*Prompt*.
Filter the records below for the word "lines". Keep each line that has it.

┌─ Material provided

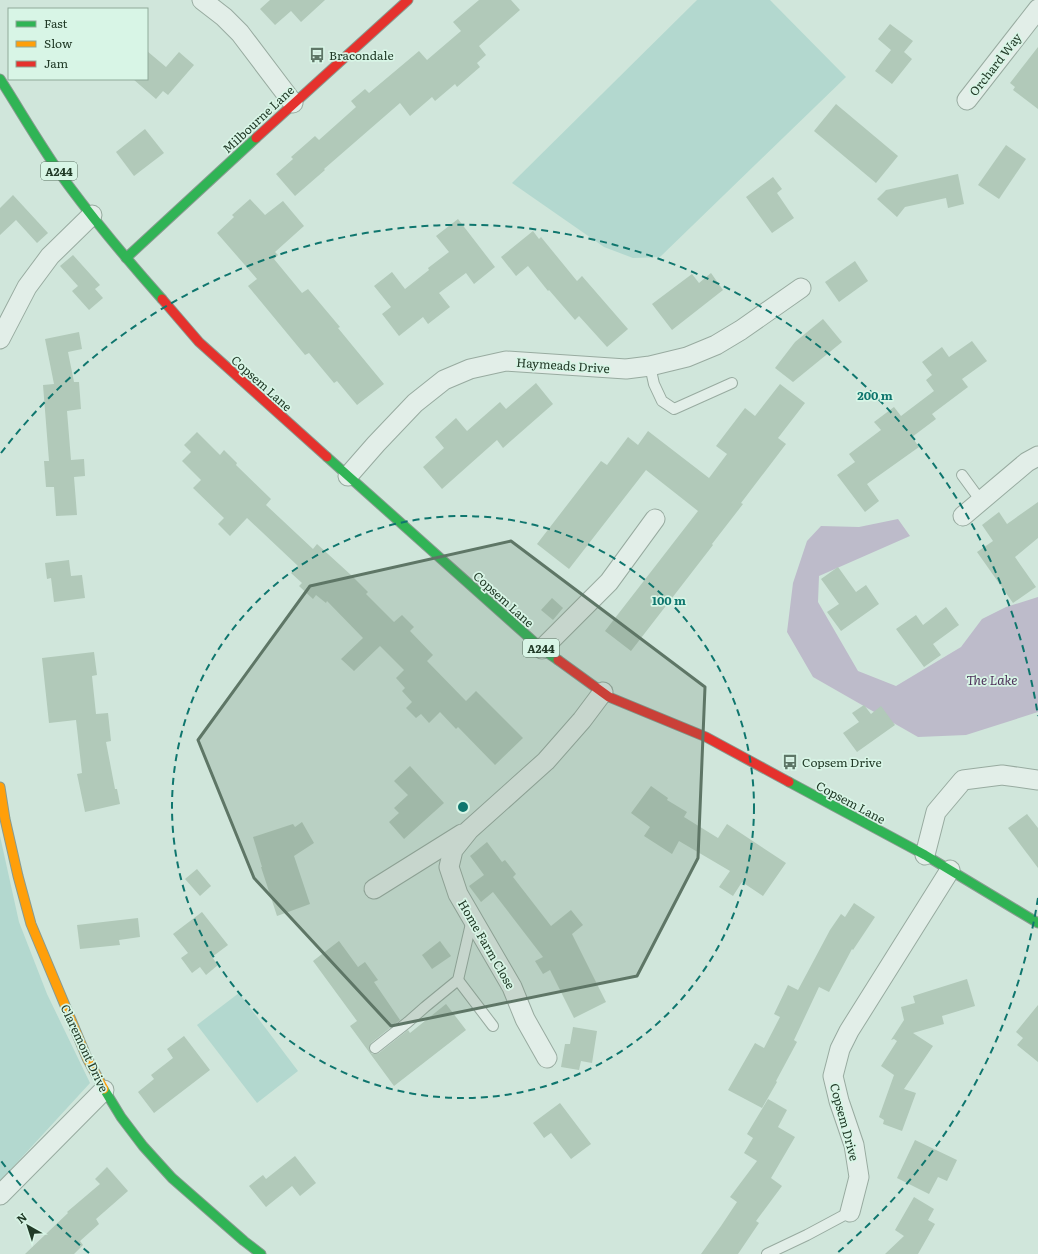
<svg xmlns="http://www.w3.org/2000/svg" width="1038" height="1254" font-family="Literata,serif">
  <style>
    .green { fill: #b3d8cf }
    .water { fill: #bdbbca }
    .building { fill: #b1c9b9 }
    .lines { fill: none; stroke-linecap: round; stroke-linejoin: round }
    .lane-casing { stroke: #98aba0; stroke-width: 12 }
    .street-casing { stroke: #98aba0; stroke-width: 21 }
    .fast-casing { stroke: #889b90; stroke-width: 11 }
    .slow-casing { stroke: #889b90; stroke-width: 11 }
    .jam-casing { stroke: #889b90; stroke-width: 11 }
    .lane { stroke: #e2eee8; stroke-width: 10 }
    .street { stroke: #e2eee8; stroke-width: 19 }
    .fast { stroke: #30b455; stroke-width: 9 }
    .slow { stroke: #ff9f0a; stroke-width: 9 }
    .jam { stroke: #e5322d; stroke-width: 9 }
    .marked { fill: #5e7666; fill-opacity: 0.2; stroke: #5e7666; stroke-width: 3; stroke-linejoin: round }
    .ring { fill: none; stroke: #0f766e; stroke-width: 2; stroke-dasharray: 7 5 }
    .labels { text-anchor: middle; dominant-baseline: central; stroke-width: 3.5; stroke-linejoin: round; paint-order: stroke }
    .shield { fill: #d8f5e6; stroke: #587260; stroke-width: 1 }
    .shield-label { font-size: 11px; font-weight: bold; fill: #213a27 }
    .poi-label { font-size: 12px; fill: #213a27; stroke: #d8f5e6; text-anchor: start }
    .street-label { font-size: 12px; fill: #213a27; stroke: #d8f5e6 }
    .water-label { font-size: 13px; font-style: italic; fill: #4d3059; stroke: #d8f5e6 }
    .centre { fill: #0f766e; stroke: #d8f5e6; stroke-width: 2 }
    .ring-label { font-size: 12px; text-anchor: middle; font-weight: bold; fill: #0f766e; stroke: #d8f5e6; stroke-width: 3.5; stroke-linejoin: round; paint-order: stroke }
  </style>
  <rect width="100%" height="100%" fill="#d0e6db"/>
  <g class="green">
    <path d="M697,0H770L846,77L660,257L633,258L604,247L512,183Z"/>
    <path d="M0,836L19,922L47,994L90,1083L0,1181Z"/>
    <path d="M239,993L298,1071L257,1103L197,1025Z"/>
  </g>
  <path class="water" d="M898,519L910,536L819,576L818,602L858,671L896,686L961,647L982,619L1006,607L1038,597V712L966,735L918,737L813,677L787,632L793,583L807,541L821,526L859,527Z"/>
  <g class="building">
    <path d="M270,0H325L301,22L291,11L275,25L260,9Z"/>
    <path d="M479,0H511L520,10L479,46L486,55L477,63L480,67L457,87L455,84L435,101L432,97L410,116L400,103L324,169L325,170L295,196L276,174L293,159L291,157L315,136L319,140L356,107L351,101L365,89L369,93L419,51L427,60L461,31L453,22Z"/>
    <path d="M890,24L913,41L904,52L912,59L892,84L875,71L891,50L878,39Z"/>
    <path d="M1038,47V109L1013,90L1015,87L1010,83Z"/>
    <path d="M147,51L166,67L179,52L194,65L168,95L163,91L156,99L133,79H147Z"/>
    <path d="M836,104L898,156L876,183L814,131Z"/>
    <path d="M145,129L164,153L134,176L116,152Z"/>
    <path d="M1006,145L1026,159L999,199L978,185Z"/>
    <path d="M958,174L964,204L948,208L946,198L905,207L897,217L877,199L886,190Z"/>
    <path d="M773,177L782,189L777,193L794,218L772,233L746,197Z"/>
    <path d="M13,195L48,233L37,243L16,220L0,235V208Z"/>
    <path d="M250,199L265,215L283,201L304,226L275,252L278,255L274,259L302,293L308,289L340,327L338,328L384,384L357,405L337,381L334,383L309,353L305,355L248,286L257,279L217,233L234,217L232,215Z"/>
    <path d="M458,219L495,267L474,284L466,273L439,293L450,307L428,324L423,317L399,336L382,314L391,307L374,286L392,272L405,289L429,270L428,268L449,252L436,236Z"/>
    <path d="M533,231L539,239L541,237L577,281L582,276L628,329L607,347L579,316L575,320L549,290L548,291L528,266L516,276L501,257Z"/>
    <path d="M73,255L100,285L95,289L103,298L89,310L72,291L78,286L60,266Z"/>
    <path d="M855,261L868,281L839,302L825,282Z"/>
    <path d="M711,273L723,290L672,330L652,304L692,274L699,283Z"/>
    <path d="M823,319L842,342L793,382L775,368L795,342Z"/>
    <path d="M79,332L82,349L68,352L74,382H79L81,409L67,411L71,460L84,459L85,476L74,477L77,515L56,516L54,487H46L44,461H49L43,385L54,384L45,339Z"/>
    <path d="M972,341L987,361L962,379L968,387L932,414L936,419L912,437L919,447L867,484L879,501L865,512L837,475L855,462L849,454L881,430L874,422L894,407L901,416L934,391L926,380L932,375L922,362L942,347L949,357Z"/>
    <path d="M536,383L553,404L503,448L497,440L442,489L423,467L444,448L435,437L456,418L467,431L500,402L506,409Z"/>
    <path d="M780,384L805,403L778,438L786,444L741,503L743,504L712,544L713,545L631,651L605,631L698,511L646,470L569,569L537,544L601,461L607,465L628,437L638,445L648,431L709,478L727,454L716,446L745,408L755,416Z"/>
    <path d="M197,432L220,455L224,450L237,463L236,465L271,499L266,505L313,549L317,544L351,575L368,592L366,594L394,622L402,615L414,627L410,631L433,655L427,661L466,701L476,691L523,738L495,765L458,727L456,729L440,712L429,723L421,714L416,718L406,708L412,702L402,691L405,688L396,678L404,670L380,646L354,671L341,659L363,638L327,601L326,603L316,595L313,599L299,586L302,583L291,573L298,566L247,518L230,536L218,524L224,518L193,488L201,480L182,461L191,452L184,445Z"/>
    <path d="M1038,502V538L1015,557L1036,587L1013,603L977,552L993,541L982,525L999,512L1007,524Z"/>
    <path d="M69,560L71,576L82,575L85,598L54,602L51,578L47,579L45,563Z"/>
    <path d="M838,567L856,592L866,585L879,604L841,631L827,612L839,604L821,579Z"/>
    <path d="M552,598L563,608L553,620L541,610Z"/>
    <path d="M946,607L959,625L933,644L941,655L924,667L896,629L916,615L923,625Z"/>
    <path d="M94,652L97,675L92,676L96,714L108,713L111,741L106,742L115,789H117L120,804L85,812L77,774L82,773L76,720L49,723L42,658Z"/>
    <path d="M864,705L871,714L881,706L895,725L857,752L843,733L859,722L852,713Z"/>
    <path d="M410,766L444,803L404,839L389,822L399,813L394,808L408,795L394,781Z"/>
    <path d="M651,786L668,798L667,800L687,812L684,817L718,838L727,824L786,863L763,896L742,882L733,896L719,887L730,871L679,841L672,854L644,836L650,827L631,813Z"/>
    <path d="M1027,814L1038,828V868L1008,828Z"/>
    <path d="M302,822L314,843L294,856L310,904L277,916L261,867H262L253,837L293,824L295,827Z"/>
    <path d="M487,842L502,862L505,860L516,874L513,877L551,926L571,910L583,925L572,934L606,1002L574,1018L550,970L543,974L535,961L543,957L493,892L481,902L469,886L484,875L470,856Z"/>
    <path d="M197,869L211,886L200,896L185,879Z"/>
    <path d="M854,903L875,917L853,950L852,949L829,992L819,987L794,1040L797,1042L776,1081L777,1082L762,1108L728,1090L755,1043L764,1048L780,1017L774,1014L788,985L798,990L830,930L841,914L845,917Z"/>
    <path d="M202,912L228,945L212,957L218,965L206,975L200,967L192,973L181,958L188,953L173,934Z"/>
    <path d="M138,918L140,937L119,940L120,945L80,949L77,925Z"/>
    <path d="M339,941L358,967L365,962L378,980L374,982L400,1020L371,1043L369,1049L372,1054H376L379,1053L408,1030L410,1033L446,1004L466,1030L394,1086L350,1026L357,1021L313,961Z"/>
    <path d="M440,941L451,956L432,969L422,955Z"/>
    <path d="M967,979L975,1006L942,1016L944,1024L913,1033L933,1046L904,1089L916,1093L902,1131L883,1124L884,1120L879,1117L894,1075L881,1066L897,1041L894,1039L891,1040L904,1020L901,1007L915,1003L913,996Z"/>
    <path d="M1038,1005V1062L1017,1045L1023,1038L1016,1032Z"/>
    <path d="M573,1027L597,1031L592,1063L581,1061L579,1070L561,1067L565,1044H570Z"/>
    <path d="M184,1036L210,1070L154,1113L138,1092L154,1079L151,1075L173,1058L167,1049Z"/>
    <path d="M768,1099L787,1110L778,1127L795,1137L771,1178L782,1186L756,1221L759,1223L738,1254H701L721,1226L737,1202L730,1197L757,1161L744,1153L753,1138L747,1134Z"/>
    <path d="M560,1103L591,1144L571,1159L551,1133L544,1138L533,1123Z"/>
    <path d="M915,1140L957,1160L947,1181L938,1177L929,1194L897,1178Z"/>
    <path d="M295,1156L316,1183L300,1196L292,1186L266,1207L249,1186L263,1175L266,1179Z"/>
    <path d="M107,1167L128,1191L96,1219L99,1224L80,1241L83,1245L74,1254H25L68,1213L67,1212L100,1184L95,1179Z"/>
    <path d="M914,1197L934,1209L928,1220L935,1224L918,1254H885L904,1236L895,1230Z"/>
  </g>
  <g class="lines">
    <defs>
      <g id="lane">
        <path d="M650,366L654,384L662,401L674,409L732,383"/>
        <path d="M962,475L981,501"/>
        <path d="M458,980L493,1026"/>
        <path d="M375,1048L408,1022L425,1007L458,980L472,919"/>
        <path d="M767,1254L807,1235L850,1212"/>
      </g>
      <g id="street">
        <path d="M202,0L224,17L240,33L293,103"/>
        <path d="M967,100L1038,9"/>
        <path d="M0,339L27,287L50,256L92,215"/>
        <path d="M348,476L376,444L415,403L444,380L470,369L506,361L626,369L650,366L687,357L716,345L741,330L801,288"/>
        <path d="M963,516L1027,462L1038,456"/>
        <path d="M542,649L609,582L655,519"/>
        <path d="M925,855L936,812L963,780L1002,775L1038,780"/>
        <path d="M374,889L462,834"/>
        <path d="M547,1058L525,1019L512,987L458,894L449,867L453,850L469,830L546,761L582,720L603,692"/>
        <path d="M0,1195L104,1090"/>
        <path d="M850,1212L859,1177L854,1145L839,1101L833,1076L840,1049L849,1031L950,870"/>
      </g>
      <g id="fast">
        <path d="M0,79C23,115 44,152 69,186C98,225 130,263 162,299"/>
        <path d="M126,258L256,138"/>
        <path d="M327,457L542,649L558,660"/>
        <path d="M789,782L925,855L1038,923"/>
        <path d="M104,1089L121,1117L143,1146L172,1178L244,1241L261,1254"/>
      </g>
      <path id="slow" d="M0,787L5,819L18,876L31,924L87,1058L104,1089"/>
      <g id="jam">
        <path d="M256,138L408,0"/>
        <path d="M162,299L199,342L327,457"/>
        <path d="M558,660L609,697L706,737L789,782"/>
      </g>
    </defs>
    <use href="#lane" class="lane-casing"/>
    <use href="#street" class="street-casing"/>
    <use href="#fast" class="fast-casing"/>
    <use href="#slow" class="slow-casing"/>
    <use href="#jam" class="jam-casing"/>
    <use href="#lane" class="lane"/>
    <use href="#street" class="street"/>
    <use href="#fast" class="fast"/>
    <use href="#slow" class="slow"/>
    <use href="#jam" class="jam"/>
  </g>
  <path class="marked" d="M511,541L705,687L698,858L637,976L391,1026L254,878L198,740L310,586Z"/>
  <g class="ring">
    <circle cx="463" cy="807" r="291"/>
    <path d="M1038 898A582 582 0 0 1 837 1253M89 1253A582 582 0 0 1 1 1161M1 453A582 582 0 0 1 1038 716"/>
  </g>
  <defs>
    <symbol id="bus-bare" viewBox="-9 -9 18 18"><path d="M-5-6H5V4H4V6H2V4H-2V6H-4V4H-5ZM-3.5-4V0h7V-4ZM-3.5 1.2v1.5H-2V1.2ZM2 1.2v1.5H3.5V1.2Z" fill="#5e7666" stroke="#d8f5e6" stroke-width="2.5" paint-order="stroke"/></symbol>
  </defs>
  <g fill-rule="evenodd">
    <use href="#bus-bare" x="306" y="44" width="22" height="22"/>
    <use href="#bus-bare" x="779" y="751" width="22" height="22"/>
  </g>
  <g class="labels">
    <g class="shield">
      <rect x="41" y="162" width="36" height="18" rx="3"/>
      <rect x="523" y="639" width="36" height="18" rx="3"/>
    </g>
    <g class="shield-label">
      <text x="59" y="171">A244</text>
      <text x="541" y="648">A244</text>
    </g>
    <g class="poi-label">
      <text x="329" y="55">Bracondale</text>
      <text x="802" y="762">Copsem Drive</text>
    </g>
    <g class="street-label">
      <text transform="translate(995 64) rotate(-52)">Orchard Way</text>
      <text transform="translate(258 119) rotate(-43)">Milbourne Lane</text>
      <text transform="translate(563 365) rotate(4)">Haymeads Drive</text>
      <text transform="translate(262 383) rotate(42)">Copsem Lane</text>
      <text transform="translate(504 599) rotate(42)">Copsem Lane</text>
      <text transform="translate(851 802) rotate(28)">Copsem Lane</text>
      <text transform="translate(487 944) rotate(60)">Home Farm Close</text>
      <text transform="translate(85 1048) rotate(65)">Claremont Drive</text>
      <text transform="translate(845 1122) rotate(75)">Copsem Drive</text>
    </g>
    <g class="water-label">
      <text x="992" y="679">The Lake</text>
    </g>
  </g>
  <circle cx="463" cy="807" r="6" class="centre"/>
  <g class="ring-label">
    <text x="875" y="400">200 m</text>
    <text x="669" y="605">100 m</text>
  </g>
  <rect x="8" y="8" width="140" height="72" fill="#d8f5e6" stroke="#8faa9a"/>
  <rect x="16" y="21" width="20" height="6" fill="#30b455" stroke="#8faa9a"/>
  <text x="44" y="28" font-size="12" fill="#213a27">Fast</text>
  <rect x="16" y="41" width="20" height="6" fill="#ff9f0a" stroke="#8faa9a"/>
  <text x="44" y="48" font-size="12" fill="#213a27">Slow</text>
  <rect x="16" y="61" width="20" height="6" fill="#e5322d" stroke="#8faa9a"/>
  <text x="44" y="68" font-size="12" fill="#213a27">Jam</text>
  <g transform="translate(28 1226) rotate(321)" stroke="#d8f5e6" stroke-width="3" paint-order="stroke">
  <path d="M0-3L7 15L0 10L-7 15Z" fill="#213a27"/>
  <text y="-6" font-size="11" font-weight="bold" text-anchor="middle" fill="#213a27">N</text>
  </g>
</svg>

└─

*Your solution*.
    .lines { fill: none; stroke-linecap: round; stroke-linejoin: round }
  <g class="lines">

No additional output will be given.